Convert the lines of the source text in the entries below into a Markdown table with the columns "No." and "Text", one numbered row per line and blank lines skipped. Leave the pictures out of the answer.

Provided data:
- - -

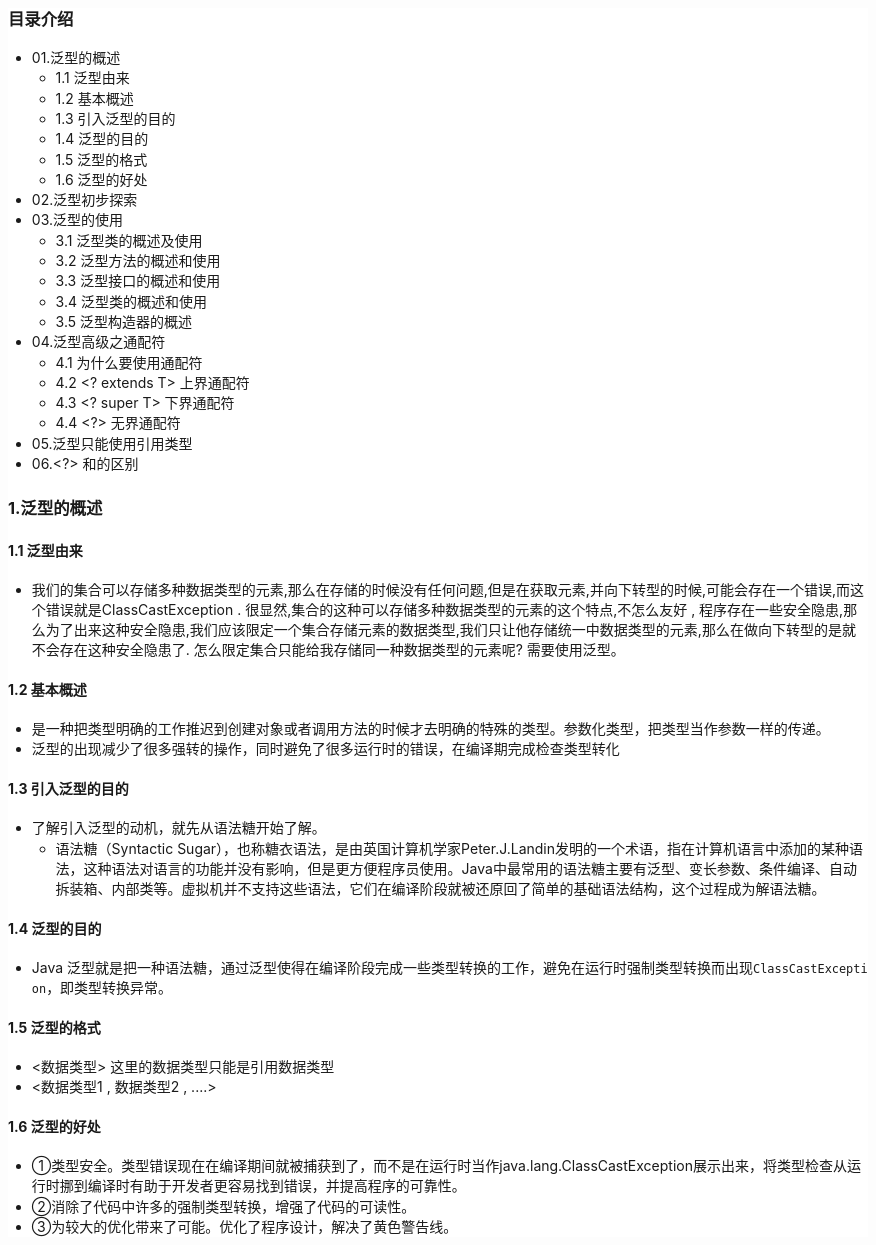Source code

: ### 目录介绍
- 01.泛型的概述
    - 1.1 泛型由来
    - 1.2 基本概述
    - 1.3 引入泛型的目的
    - 1.4 泛型的目的
    - 1.5 泛型的格式
    - 1.6 泛型的好处
- 02.泛型初步探索
- 03.泛型的使用
    - 3.1 泛型类的概述及使用
    - 3.2 泛型方法的概述和使用
    - 3.3 泛型接口的概述和使用
    - 3.4 泛型类的概述和使用
    - 3.5 泛型构造器的概述
- 04.泛型高级之通配符
    - 4.1 为什么要使用通配符
    - 4.2 <? extends T> 上界通配符
    - 4.3 <? super T> 下界通配符
    - 4.4 <?> 无界通配符
- 05.泛型只能使用引用类型
- 06.<?> 和<T>的区别




### 1.泛型的概述
#### 1.1 泛型由来
* 我们的集合可以存储多种数据类型的元素,那么在存储的时候没有任何问题,但是在获取元素,并向下转型的时候,可能会存在一个错误,而这个错误就是ClassCastException . 很显然,集合的这种可以存储多种数据类型的元素的这个特点,不怎么友好 , 程序存在一些安全隐患,那么为了出来这种安全隐患,我们应该限定一个集合存储元素的数据类型,我们只让他存储统一中数据类型的元素,那么在做向下转型的是就不会存在这种安全隐患了. 怎么限定集合只能给我存储同一种数据类型的元素呢? 需要使用泛型。


#### 1.2 基本概述
* 是一种把类型明确的工作推迟到创建对象或者调用方法的时候才去明确的特殊的类型。参数化类型，把类型当作参数一样的传递。
* 泛型的出现减少了很多强转的操作，同时避免了很多运行时的错误，在编译期完成检查类型转化


#### 1.3 引入泛型的目的
- 了解引入泛型的动机，就先从语法糖开始了解。
    - 语法糖（Syntactic Sugar），也称糖衣语法，是由英国计算机学家Peter.J.Landin发明的一个术语，指在计算机语言中添加的某种语法，这种语法对语言的功能并没有影响，但是更方便程序员使用。Java中最常用的语法糖主要有泛型、变长参数、条件编译、自动拆装箱、内部类等。虚拟机并不支持这些语法，它们在编译阶段就被还原回了简单的基础语法结构，这个过程成为解语法糖。


#### 1.4 泛型的目的
- Java 泛型就是把一种语法糖，通过泛型使得在编译阶段完成一些类型转换的工作，避免在运行时强制类型转换而出现`ClassCastException`，即类型转换异常。


#### 1.5 泛型的格式
* <数据类型>    这里的数据类型只能是引用数据类型
* <数据类型1 , 数据类型2 , ....>


#### 1.6 泛型的好处
- ①类型安全。类型错误现在在编译期间就被捕获到了，而不是在运行时当作java.lang.ClassCastException展示出来，将类型检查从运行时挪到编译时有助于开发者更容易找到错误，并提高程序的可靠性。
- ②消除了代码中许多的强制类型转换，增强了代码的可读性。
- ③为较大的优化带来了可能。优化了程序设计，解决了黄色警告线。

- - -

Solution to this problem:
| No. | Text |
|---|---|
| 1 | Source code |
| 2 | : ### 目录介绍 |
| 3 | - 01.泛型的概述 |
| 4 |     - 1.1 泛型由来 |
| 5 |     - 1.2 基本概述 |
| 6 |     - 1.3 引入泛型的目的 |
| 7 |     - 1.4 泛型的目的 |
| 8 |     - 1.5 泛型的格式 |
| 9 |     - 1.6 泛型的好处 |
| 10 | - 02.泛型初步探索 |
| 11 | - 03.泛型的使用 |
| 12 |     - 3.1 泛型类的概述及使用 |
| 13 |     - 3.2 泛型方法的概述和使用 |
| 14 |     - 3.3 泛型接口的概述和使用 |
| 15 |     - 3.4 泛型类的概述和使用 |
| 16 |     - 3.5 泛型构造器的概述 |
| 17 | - 04.泛型高级之通配符 |
| 18 |     - 4.1 为什么要使用通配符 |
| 19 |     - 4.2 <? extends T> 上界通配符 |
| 20 |     - 4.3 <? super T> 下界通配符 |
| 21 |     - 4.4 <?> 无界通配符 |
| 22 | - 05.泛型只能使用引用类型 |
| 23 | - 06.<?> 和<T>的区别 |
| 24 | ### 1.泛型的概述 |
| 25 | #### 1.1 泛型由来 |
| 26 | * 我们的集合可以存储多种数据类型的元素,那么在存储的时候没有任何问题,但是在获取元素,并向下转型的时候,可能会存在一个错误,而这个错误就是ClassCastException . 很显然,集合的这种可以存储多种数据类型的元素的这个特点,不怎么友好 , 程序存在一些安全隐患,那么为了出来这种安全隐患,我们应该限定一个集合存储元素的数据类型,我们只让他存储统一中数据类型的元素,那么在做向下转型的是就不会存在这种安全隐患了. 怎么限定集合只能给我存储同一种数据类型的元素呢? 需要使用泛型。 |
| 27 | #### 1.2 基本概述 |
| 28 | * 是一种把类型明确的工作推迟到创建对象或者调用方法的时候才去明确的特殊的类型。参数化类型，把类型当作参数一样的传递。 |
| 29 | * 泛型的出现减少了很多强转的操作，同时避免了很多运行时的错误，在编译期完成检查类型转化 |
| 30 | #### 1.3 引入泛型的目的 |
| 31 | - 了解引入泛型的动机，就先从语法糖开始了解。 |
| 32 |     - 语法糖（Syntactic Sugar），也称糖衣语法，是由英国计算机学家Peter.J.Landin发明的一个术语，指在计算机语言中添加的某种语法，这种语法对语言的功能并没有影响，但是更方便程序员使用。Java中最常用的语法糖主要有泛型、变长参数、条件编译、自动拆装箱、内部类等。虚拟机并不支持这些语法，它们在编译阶段就被还原回了简单的基础语法结构，这个过程成为解语法糖。 |
| 33 | #### 1.4 泛型的目的 |
| 34 | - Java 泛型就是把一种语法糖，通过泛型使得在编译阶段完成一些类型转换的工作，避免在运行时强制类型转换而出现`ClassCastException`，即类型转换异常。 |
| 35 | #### 1.5 泛型的格式 |
| 36 | * <数据类型>    这里的数据类型只能是引用数据类型 |
| 37 | * <数据类型1 , 数据类型2 , ....> |
| 38 | #### 1.6 泛型的好处 |
| 39 | - ①类型安全。类型错误现在在编译期间就被捕获到了，而不是在运行时当作java.lang.ClassCastException展示出来，将类型检查从运行时挪到编译时有助于开发者更容易找到错误，并提高程序的可靠性。 |
| 40 | - ②消除了代码中许多的强制类型转换，增强了代码的可读性。 |
| 41 | - ③为较大的优化带来了可能。优化了程序设计，解决了黄色警告线。 |